Pope Francis was visibly relaxed talking to the youth, injecting passion to his words, often looking up from his prepared remarks to lead the youth in prayer, or to pointedly question them.

Speaking about an upcoming Synod of Bishops on youth, scheduled for October this year, and a previous meeting of young people in Rome, Pope Francis said he’s called them to help “keep the Church’s face young,” not with makeup or “rejuvenating creams,” but by letting her be “challenged deep down by her sons and daughters, to help her daily to be more faithful to the Gospel.”

The Church, he insisted, is the Holy Mother Church, not the “Holy Grandmother Church.”

At a national level too, Pope Francis said, the Church needs youth to “shake the ground beneath our feet and help us draw closer to Jesus!”

Speaking to the young about their relationship with Jesus, the pope shared an anecdote of a young man once telling him that he gets sad when his phone dies or has no connection because he feels he’s “shut off from the world.”

Pope Francis said that without a connection to Jesus, people end up drowning their thoughts and ideas, dreams and faith, “so we get frustrated and annoyed.”

“It worries me that, once they have lost their ‘connection,’ many people think they have nothing to offer; they feel lost,” the pope said. “Never think that you have nothing to offer, or that nobody cares about you.”

Quoting St. Alberto Hurtado, Chile’s first male saint, and, like Pope Francis, a Jesuit, the pontiff said that that the thought of not being needed or being worthless is the “voice of the devil.”

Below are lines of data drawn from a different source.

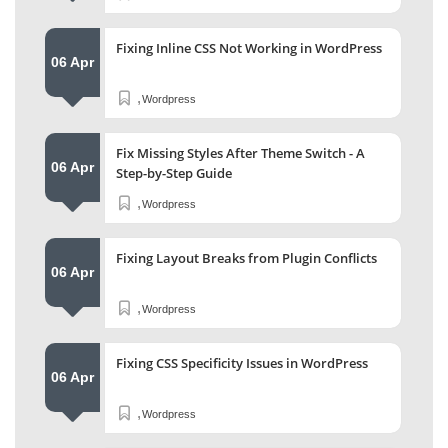
Fixing Inline CSS Not Working in WordPress
06 Apr
,
Wordpress
Fix Missing Styles After Theme Switch - A
06 Apr
Step-by-Step Guide
,
Wordpress
Fixing Layout Breaks from Plugin Conflicts
06 Apr
,
Wordpress
Fixing CSS Specificity Issues in WordPress
06 Apr
,
Wordpress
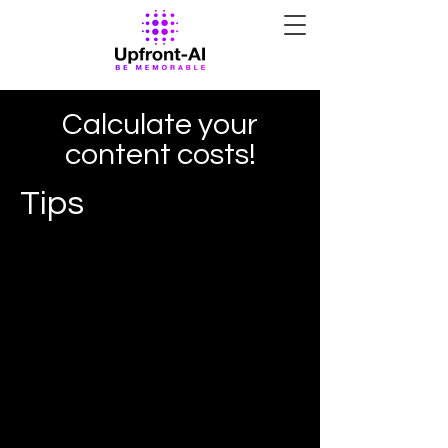
Calculate your
content costs!
Tips
I'm a paragraph. Click here to add
your own text and edit me. It's easy.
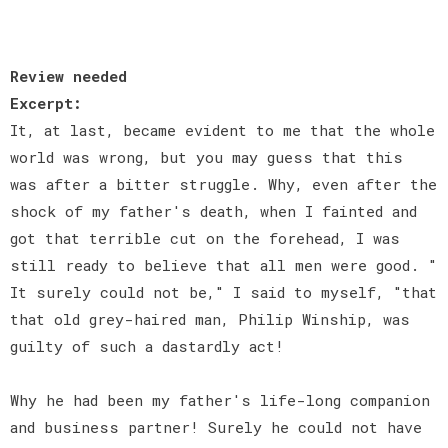
Review needed
Excerpt:
It, at last, became evident to me that the whole
world was wrong, but you may guess that this
was after a bitter struggle. Why, even after the
shock of my father's death, when I fainted and
got that terrible cut on the forehead, I was
still ready to believe that all men were good. "
It surely could not be," I said to myself, "that
that old grey-haired man, Philip Winship, was
guilty of such a dastardly act!
Why he had been my father's life-long companion
and business partner! Surely he could not have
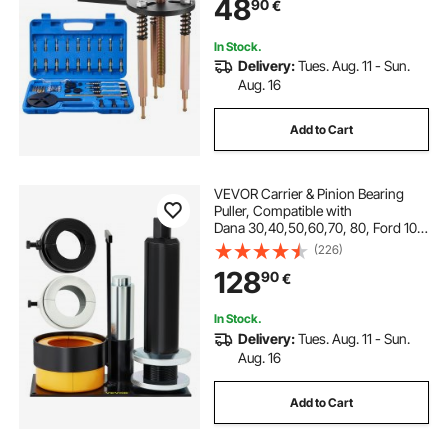
48
90
€
Tool with Heavy Duty Portable
Storage Case
In Stock.
Delivery:
Tues. Aug. 11 - Sun.
Aug. 16
Add to Cart
VEVOR Carrier & Pinion Bearing
Puller, Compatible with
Dana 30,40,50,60,70, 80, Ford 10.2
5" Bearings, Pinion Puller Tool with
(226)
3 Clamshells, 45# Steel Clamshell
128
90
€
Bearing Puller for Auto Repair
In Stock.
Delivery:
Tues. Aug. 11 - Sun.
Aug. 16
Add to Cart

The pontiff also quoted Hurtado to talk about the “password” to connect to Jesus, which is asking “What would Christ do in my place?” This question, he said, applies in every circumstance in life: at school or university, out dancing or watching sports.

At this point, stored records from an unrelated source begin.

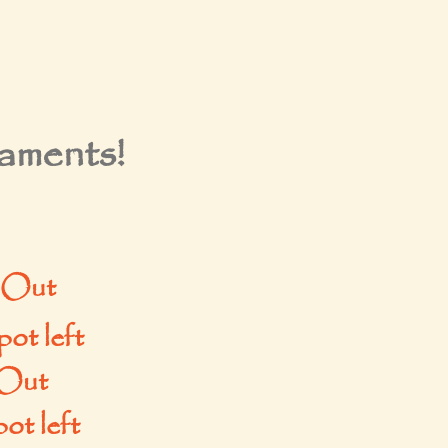
ments!
 Out
ot left
Out
ot left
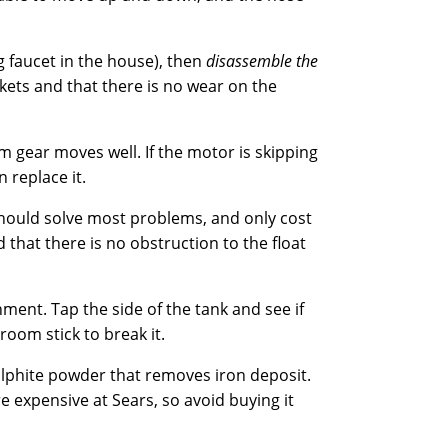
g faucet in the house), then
disassemble the
kets and that there is no wear on the
 gear moves well. If the motor is skipping
 replace it.
should solve most problems, and only cost
 that there is no obstruction to the float
nment. Tap the side of the tank and see if
oom stick to break it.
sulphite powder that removes iron deposit.
e expensive at Sears, so avoid buying it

“He is the password, the power source that charges our hearts, ignites our faith and makes our eyes sparkle,” Pope Francis said. “That is what it means to be a protagonist of history. Our eyes sparkle, for we have discovered that Jesus is the source of life and joy.”

According to the pontiff, the young will only be protagonists of history if they transmit that sparkle to those who’ve grown cold and gloomy because they’ve forgotten what it’s like to be hopeful.

“The time will come when you know it by heart, and the day will come when, without realizing it, your heart will beat like Jesus’ heart,” Pope Francis said.

The pope’s remarks took place in a historic landmark in Chile, the Maipu Shrine. In the field surrounding it, one of the region’s most important battles took place, known as the Battle of Maipu, which resulted in the independence of not only Chile but also Argentina.

Before the 1818 battle, the Latin American armies entrusted themselves to Our Lady of Carmen, patroness of Chile, and the Marian devotion to whom the shrine is dedicated.

Two hundred years ago, the Maipu field was also the witness to a memorable hug between the leader of the Latin American armies, Argentine Jose de San Martin and Chilean Bernardo O’Higgins. The gesture was meant to symbolize a brotherhood between their two countries, separated by the majestic Andes.

This is what Pope Francis was referencing when he said that he was glad the meeting was taking place “in this land where the history of Chile began with a fraternal embrace.”

Yet history had other plans for the two countries. Chile and Argentina were close to going to war in 1978 over the Beagle Channel. It’s been widely acknowledged that it was the papal mediation of John Paul II that stopped it.

Earlier in the day, the pope said Mass in Temuco, in southern Chile, in a region afflicted by a centuries-old conflict between the government and an indigenous population called Mapuche.

During his homily, the pontiff said that violence is never a good way to make one’s plight known, while also condemning the violence of “elegant agreements that will never be put into practice,” thereby falsely stoking people’s hopes for change only to see them disappointed.

After his meeting with the youth, he was scheduled to address Chile’s intellectuals at the local Catholic University, before calling it a day.

Pope Francis will be in Chile until Jan. 18, when he’ll move on to Peru, for a three-day visit.